A Ponzi scheme is typically a company that offers products for sale. However, investors are rarely able to earn a satisfactory return by selling the company's products. In order to make money, they need to recruit a certain number of new investors among themselves. Not only that, but each person they recruit must also recruit a certain number of people, each paying an application fee or membership fee and a monthly fee to maintain their membership.
Company founders easily make a profit as they receive all or part of the money received from each new investor. They make the business look attractive by showing new recruits how much money they will earn once they are recruited.
For example, suppose there are six people, and each of those six people recruits six more people, who in turn recruit six more people, and so on. So, new business prospects see a picture of eventually thousands of other people below them, each contributing money on a monthly basis, a portion of which goes to each individual directly above them in the pyramid model.
The problem is that successfully building a large "pyramid" of people under you is next to impossible in most cases. You could also recruit six people. However, the chances of each of these six people copying his feat are very slim. Most people simply drop out of the pyramid scheme after failing to recruit the required number of new people. The promised massive downline of hundreds or thousands of people below you contributing to your monthly income never materializes.
In short, while it is theoretically possible for investors in a pyramid scheme to make a profit, in reality this rarely happens. The only people with a guaranteed return are the ones at the top, the founders of the company, who make money from anyone who comes into the company and invests in it at any time and at any level. Most people, after shelling out the initial fee to join and paying the required monthly fee for several months, see that the pyramid scheme is impractical and give up without ever getting back their initial investment.
Since it is theoretically possible to make money from a pyramid scheme, it is often difficult to identify the company running it as an outright scam. The differentiator is usually the fact that money can only be made by mass recruiting new members and not by selling the company's products.
It can be seen that a key difference between Ponzi schemes and pyramid schemes is that while the participants in a Ponzi scheme generally do not take an active part in attracting new investors, while both try to attract new investors, while Participants in a pyramid scheme must be actively involved in attracting new investors to be successful.

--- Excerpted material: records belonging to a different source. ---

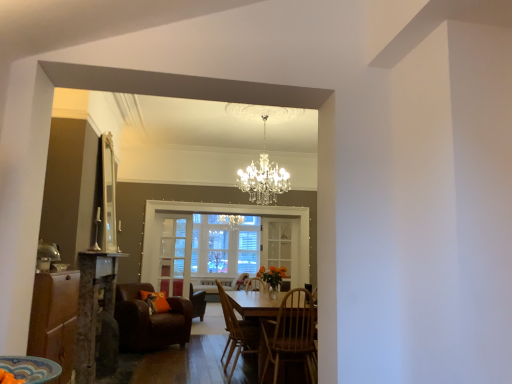
Question: Do you think wooden chair at center, which is the fourth chair from back to front, is within wooden cabinet at lower left, or outside of it?

Choices:
 (A) outside
 (B) inside

Answer: (A)

Question: Visually, is wooden chair at center, which is the fourth chair from back to front, positioned to the left or to the right of wooden cabinet at lower left?

Choices:
 (A) right
 (B) left

Answer: (A)

Question: Which of these objects is positioned closest to the clear glass door at center, the 1th glass door when ordered from left to right?

Choices:
 (A) wooden chair at center, the 3th chair from the back
 (B) clear glass door at center, which appears as the first glass door when viewed from the right
 (C) brown leather chair at center, the first chair positioned from the back
 (D) clear glass window at center
 (E) wooden chair at center, which is the fourth chair from back to front

Answer: (D)

Question: Based on their relative distances, which object is nearer to the leather armchair at lower left, the 3th chair when ordered from front to back?

Choices:
 (A) clear glass window at center
 (B) wooden cabinet at lower left
 (C) clear glass door at center, placed as the 2th glass door when sorted from left to right
 (D) wooden chair at center, which is the second chair from front to back
 (E) wooden chair at center, which ranks as the first chair in front-to-back order

Answer: (A)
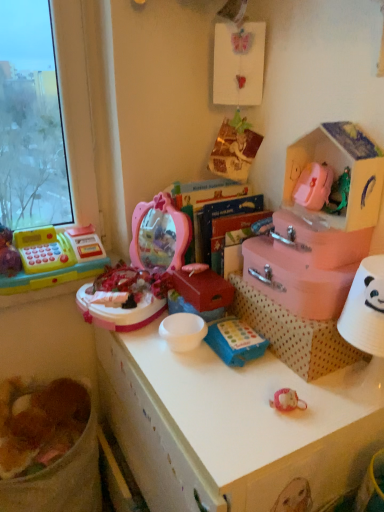
Find the location of a particular element. This screenshot has width=384, height=512. free point below matte plastic cash register at left, which is the second toy in front-to-back order (from a real-world perspective) is located at coordinates (x=57, y=284).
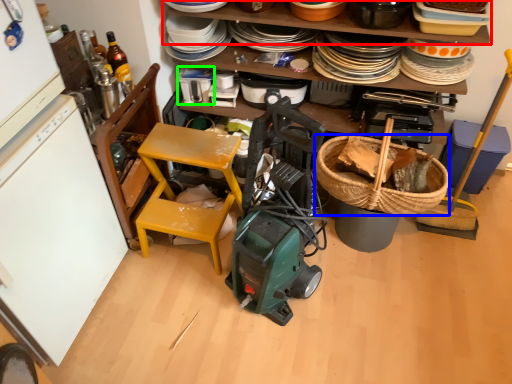
Question: Which object is positioned farthest from shelf (highlighted by a red box)? Select from picnic basket (highlighted by a blue box) and appliance (highlighted by a green box).

Choices:
 (A) picnic basket
 (B) appliance

Answer: (A)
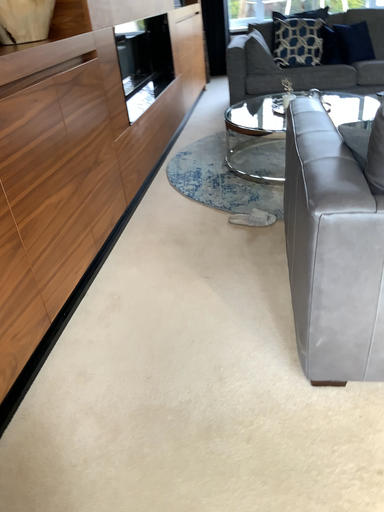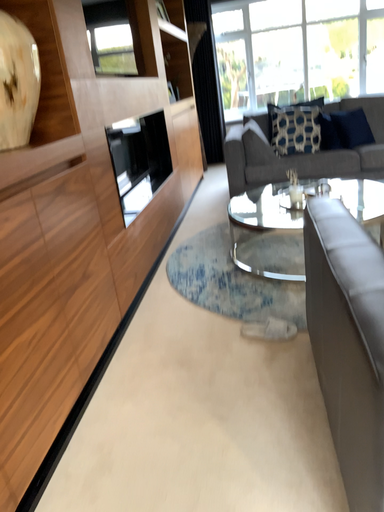
Question: How did the camera likely rotate when shooting the video?

Choices:
 (A) rotated downward
 (B) rotated upward

Answer: (B)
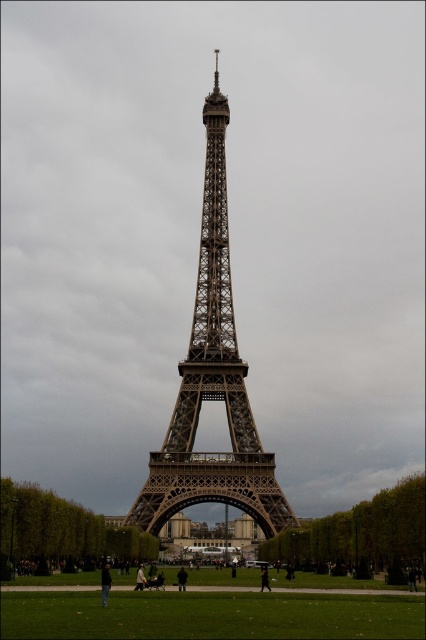
You are a tourist standing at the base of the Eiffel Tower. You notice the green grass at lower center and the dark gray fabric jacket at lower center. Which object is taller from your perspective?

The green grass at lower center is taller than the dark gray fabric jacket at lower center according to the description.

You are standing at the base of the Eiffel Tower and notice two points marked in the image. One is at coordinates point (221, 136) and the other at point (264, 580). If you were to walk towards the Eiffel Tower, which point would you encounter first?

Point (264, 580) is in front of point (221, 136), so you would encounter point (264, 580) first as you walk towards the Eiffel Tower.

You are a tourist visiting the Eiffel Tower. You see the green grass at lower center and the black fabric person at lower center. Which object is closer to the sky?

The green grass at lower center is located above the black fabric person at lower center, so the green grass at lower center is closer to the sky.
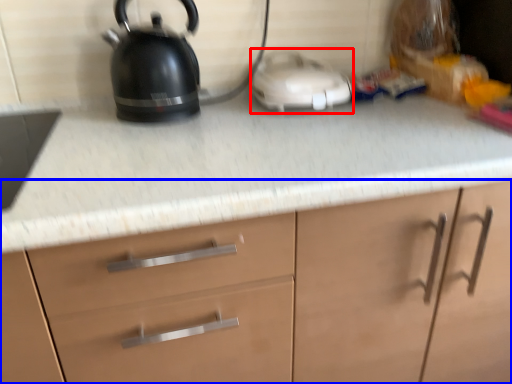
Question: Which point is closer to the camera, appliance (highlighted by a red box) or cabinetry (highlighted by a blue box)?

Choices:
 (A) appliance
 (B) cabinetry

Answer: (B)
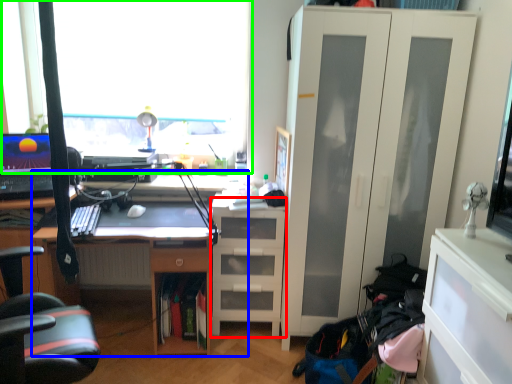
Question: Which object is positioned farthest from shelf (highlighted by a red box)? Select from desk (highlighted by a blue box) and window (highlighted by a green box).

Choices:
 (A) desk
 (B) window

Answer: (B)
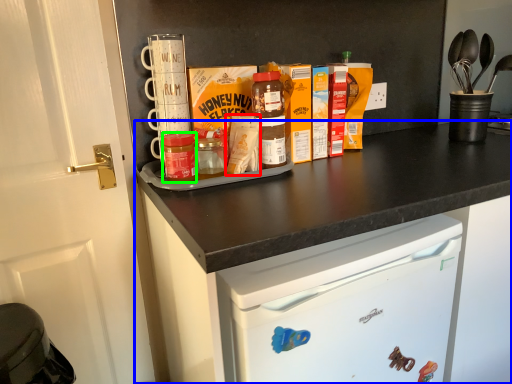
Question: Considering the real-world distances, which object is closest to cereal (highlighted by a red box)? cabinetry (highlighted by a blue box) or bottle (highlighted by a green box).

Choices:
 (A) cabinetry
 (B) bottle

Answer: (B)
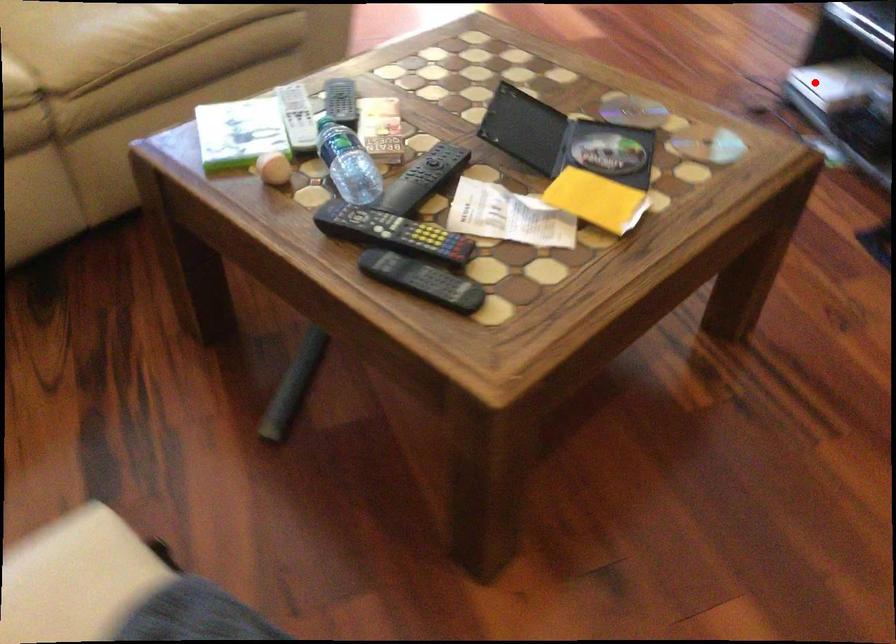
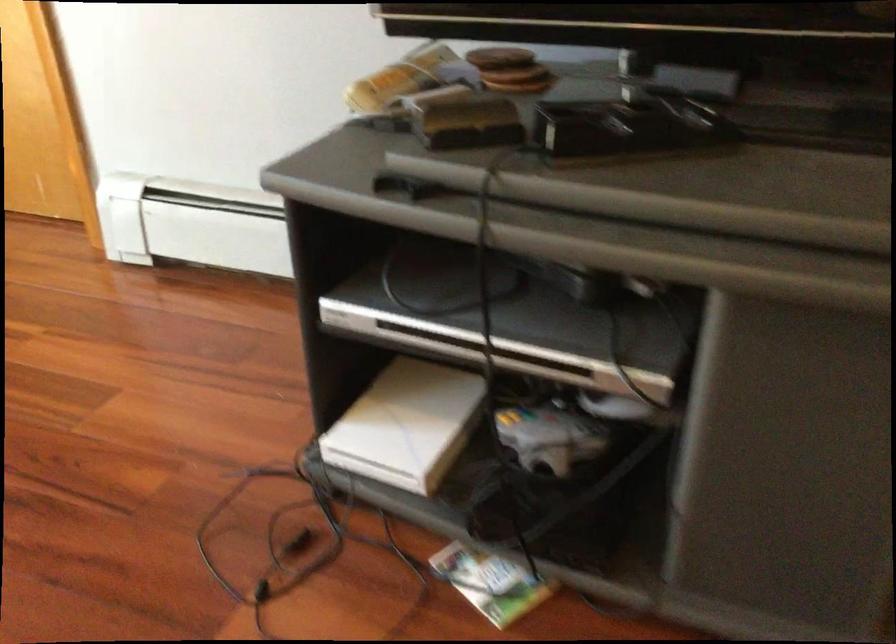
Find the pixel in the second image that matches the highlighted location in the first image.

(407, 424)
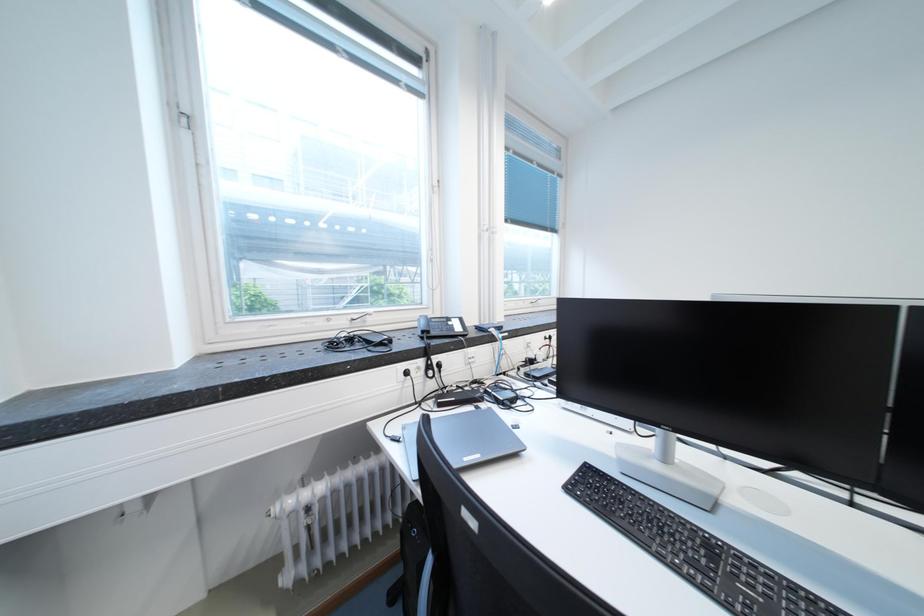
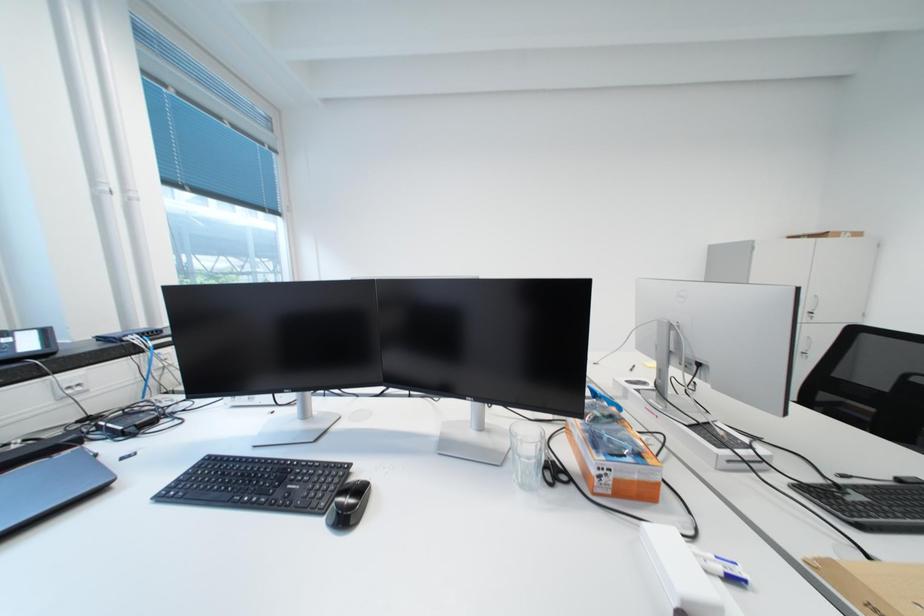
Question: The camera is either moving clockwise (left) or counter-clockwise (right) around the object. The first image is from the beginning of the video and the second image is from the end. Is the camera moving left or right when shooting the video?

Choices:
 (A) Left
 (B) Right

Answer: (A)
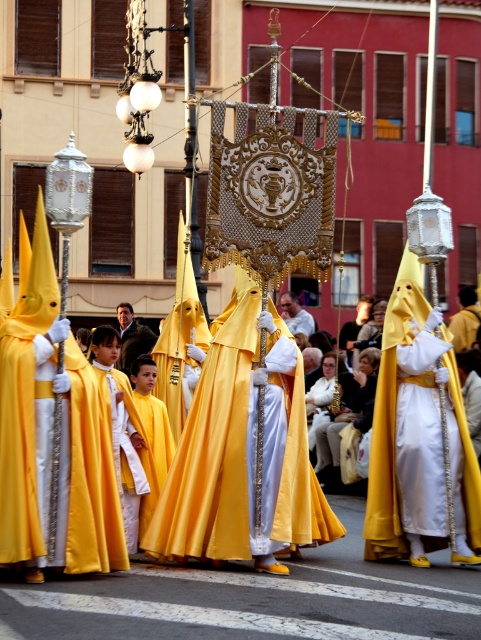
You are a photographer standing at the street level, and you want to take a closeup photo of the matte gold robe at center. Considering your camera has a maximum zoom range of 50 meters, can you capture the robe clearly?

The matte gold robe at center is 47.73 meters away from the viewer. Since the camera can zoom up to 50 meters, it is within range to capture the robe clearly.

You are a photographer trying to capture the procession. You notice the satin yellow robe at center and the matte white robe at center. Which robe should you zoom in on to get a wider shot without moving your camera?

The satin yellow robe at center has a larger width than the matte white robe at center, so zooming in on the satin yellow robe at center will allow you to capture a wider shot without moving the camera.

From the picture: You are a photographer standing at the point marked by coordinates point (241, 451). You want to take a picture of the satin yellow robe at center. Since you are at the point, can you see the satin yellow robe at center clearly?

Yes, because the point (241, 451) indicates the location of the satin yellow robe at center, so you are directly at its position and can see it clearly.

Pyramid Scheme Example – BurnLounge
BurnLounge was a multi-level marketing company that operated like a pyramid scheme, giving investors the rights to sell music through the company's network. EITHERUS-Bundeshandelskommission (FTC)it eventually identified the company as operating a fraudulent pyramid scheme rather than a legitimate business opportunity and shut it down. Nearly $2 million was returned to investors as part of the deal.